Bittern 70 (2014)
Bird's-eye maple (bittern) and American black walnut (base)
29.5" x 14" x 44"
70 terms for the bittern from the Dictionary of American Regional English adorn this sculpture of the bird: barrel-maker, belcher-squelcher, biorque, bog bull, bog crane, bog hen, bog-pumper, bogtrotter, boompike, bottle-kachunk, bum cluck, butterbump, buttermunk, conk-onk, dunkadoo, flying fox, flying shit-house, fly-up-the-creek, fool fowl, full-pot, garde-soleil, goon, grass hen, green-legged crane, heath hen, hell-pumper, hit-log, Indian hen, Indian pullet, jack grindle, johnny gongle, lookup, marsh hen, meadow hen, mire drum, moonshine, mud hen, night hen, pile driver, plum pudding, plunket(t), poke, pond guinea, post driver, pumper, quack, quawk, scoggin, sedge hen, shad bird, shagpoke, shit-across-the-creek, shitepoke, sibitron, skygazer, slough-pumper, slugtoot, snake-eater, stake driver, stargazer, stump driver, sungazer, swamp-pumper, thunder bird, thunder pumper, walk-up-the-creek, water hen, water pump, wollerkertoot, wop.

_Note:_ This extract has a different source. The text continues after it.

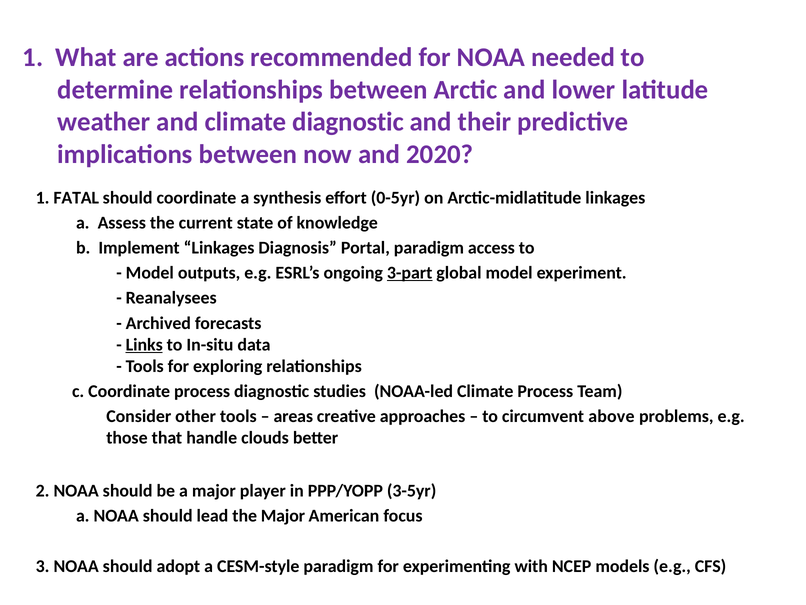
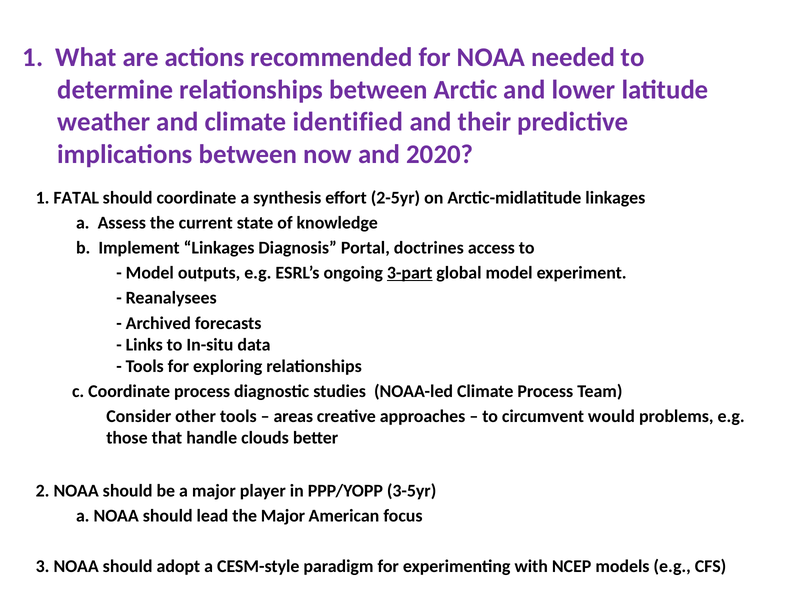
climate diagnostic: diagnostic -> identified
0-5yr: 0-5yr -> 2-5yr
Portal paradigm: paradigm -> doctrines
Links underline: present -> none
above: above -> would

Carrie: I enjoy the variety of names in this list, from the eloquent to the obscene—all these creative words and phrases offer glints of daily life, topography, human relationships to adored or abhorred fowl, the bird's diet, behavior, and even the audio, visual, and kinetic characteristics of the bird.
Julie: Is the bittern a thunder pumper or a bottle-kachunk? Depending on the angle from which you view this piece, you will see different folk names recorded in DARE for the bird most commonly known as the bittern. This reflects the nature of folk and regional speech in general. What is a thing called? It’s going to depend on whom you ask, when you ask, and where you ask. In other words, it all depends on where you’re standing.